++++ TASK MATERIAL ++++

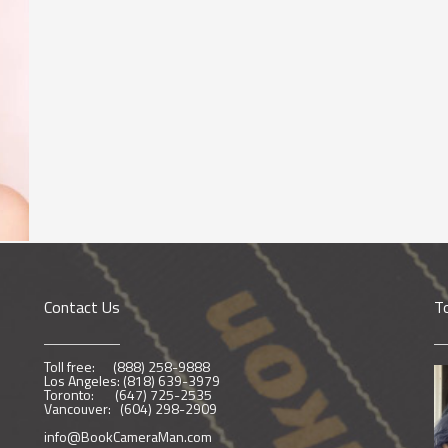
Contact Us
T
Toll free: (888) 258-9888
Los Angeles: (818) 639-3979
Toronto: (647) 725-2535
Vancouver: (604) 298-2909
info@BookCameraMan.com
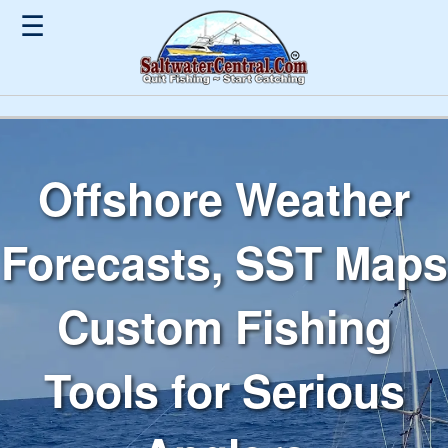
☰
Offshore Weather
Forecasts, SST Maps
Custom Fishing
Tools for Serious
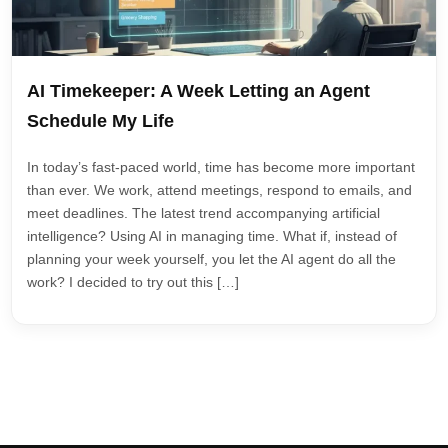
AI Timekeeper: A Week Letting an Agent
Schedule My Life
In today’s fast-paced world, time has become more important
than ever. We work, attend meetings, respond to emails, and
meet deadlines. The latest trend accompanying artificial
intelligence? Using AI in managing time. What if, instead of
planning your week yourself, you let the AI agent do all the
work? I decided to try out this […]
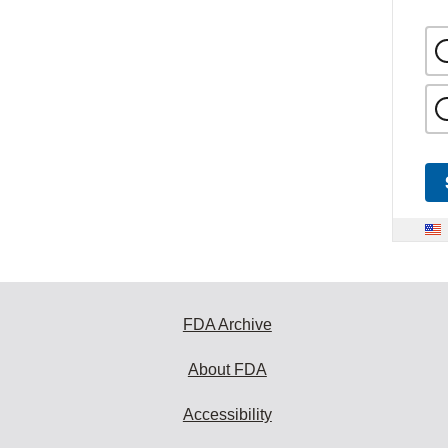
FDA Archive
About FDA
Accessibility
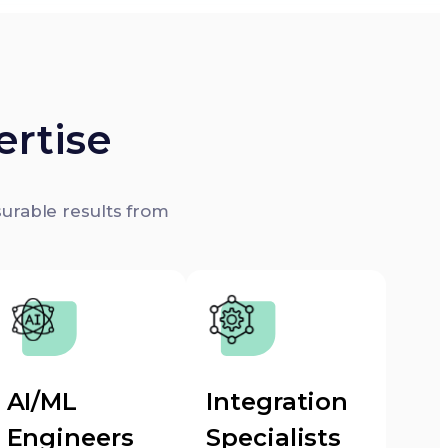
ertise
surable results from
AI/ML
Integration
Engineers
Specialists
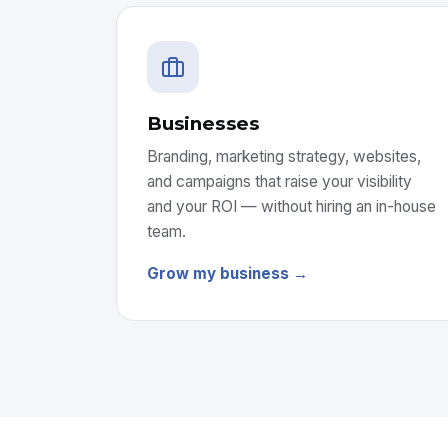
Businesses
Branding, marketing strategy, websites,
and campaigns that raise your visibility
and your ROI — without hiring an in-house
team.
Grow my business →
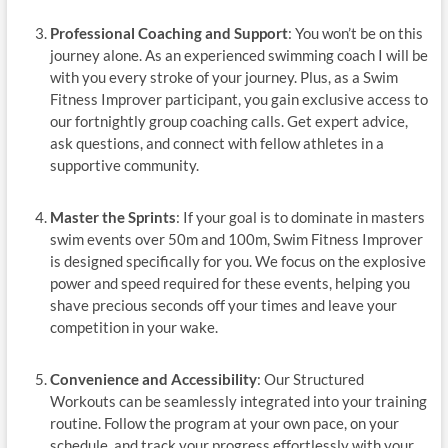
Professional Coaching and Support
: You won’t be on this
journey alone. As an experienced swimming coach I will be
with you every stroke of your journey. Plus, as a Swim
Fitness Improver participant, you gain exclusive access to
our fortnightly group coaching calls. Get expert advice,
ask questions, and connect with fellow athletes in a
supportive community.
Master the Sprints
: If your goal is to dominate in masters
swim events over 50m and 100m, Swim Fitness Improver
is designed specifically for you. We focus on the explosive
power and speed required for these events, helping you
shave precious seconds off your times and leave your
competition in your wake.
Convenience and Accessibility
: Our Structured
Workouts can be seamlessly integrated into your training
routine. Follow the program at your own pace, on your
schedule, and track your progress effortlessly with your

++++

> _PROBLEM DETAILS_: Emit verbatim the lines running from the one with "dominate in masters" through the last line of the data, both endpoints inclusive.

> _ANSWER AREA_:
: If your goal is to dominate in masters
swim events over 50m and 100m, Swim Fitness Improver
is designed specifically for you. We focus on the explosive
power and speed required for these events, helping you
shave precious seconds off your times and leave your
competition in your wake.
Convenience and Accessibility
: Our Structured
Workouts can be seamlessly integrated into your training
routine. Follow the program at your own pace, on your
schedule, and track your progress effortlessly with your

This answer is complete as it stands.